## WHAT TO PRODUCE:
Reproduce every one of the lines below word for word, but leave the pictures out.

(Data items)
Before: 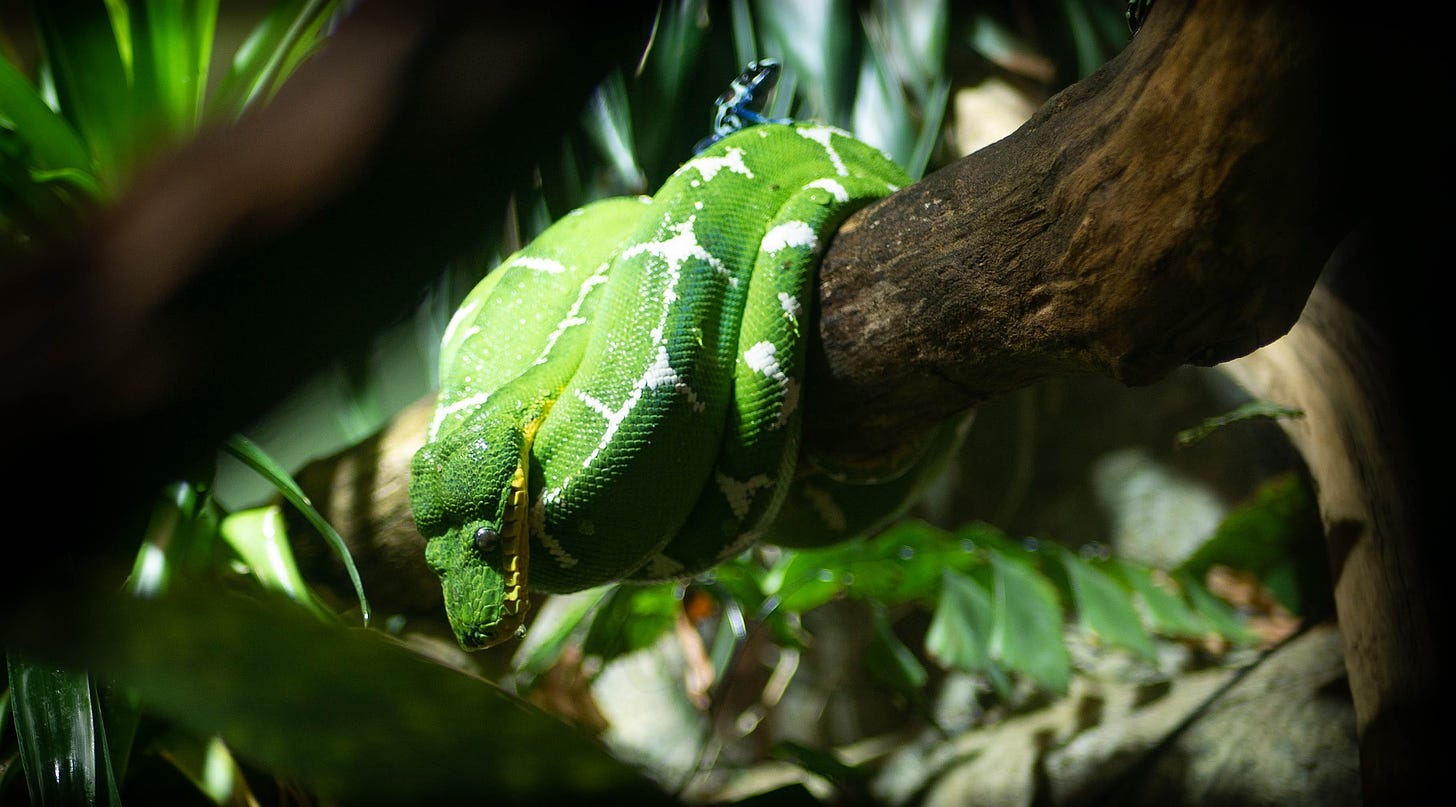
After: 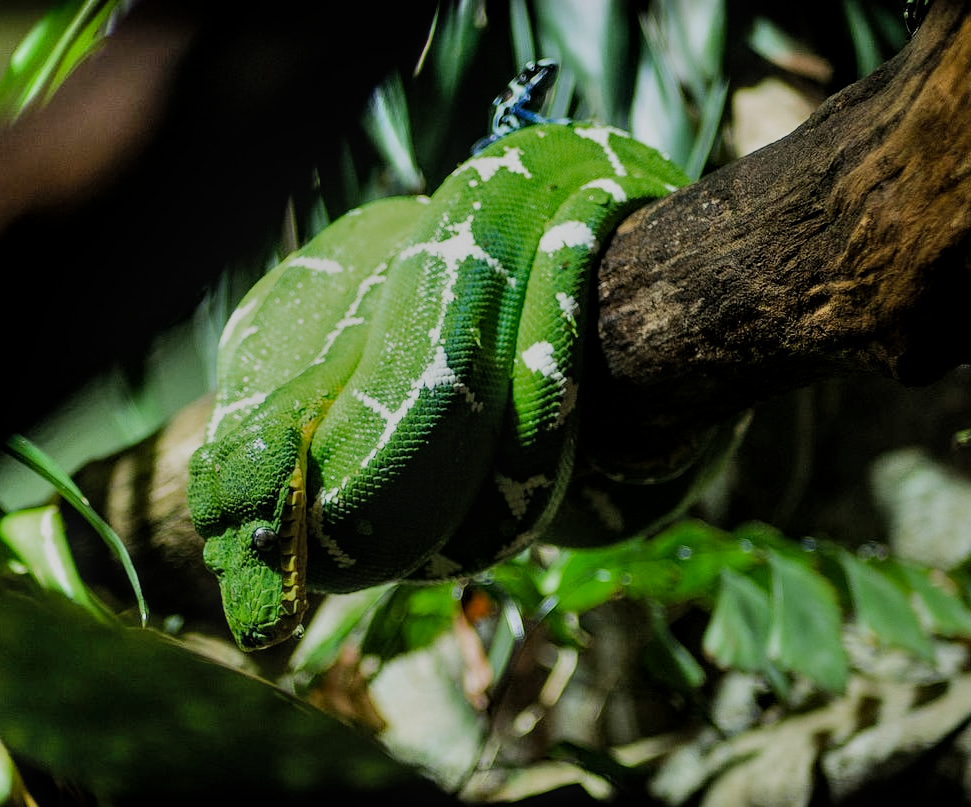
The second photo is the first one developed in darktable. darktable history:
color zones: curves: ch0 [(0.27, 0.396) (0.563, 0.504) (0.75, 0.5) (0.787, 0.307)]
crop and rotate: left 15.298%, right 17.952%
local contrast: on, module defaults
filmic rgb: black relative exposure -6.94 EV, white relative exposure 5.66 EV, hardness 2.85
exposure: exposure -0.044 EV, compensate highlight preservation false
shadows and highlights: low approximation 0.01, soften with gaussian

## THE COMPLETED TASK:
Before: 
After: 
The second photo is the first one developed in darktable. darktable history:
color zones: curves: ch0 [(0.27, 0.396) (0.563, 0.504) (0.75, 0.5) (0.787, 0.307)]
crop and rotate: left 15.298%, right 17.952%
local contrast: on, module defaults
filmic rgb: black relative exposure -6.94 EV, white relative exposure 5.66 EV, hardness 2.85
exposure: exposure -0.044 EV, compensate highlight preservation false
shadows and highlights: low approximation 0.01, soften with gaussian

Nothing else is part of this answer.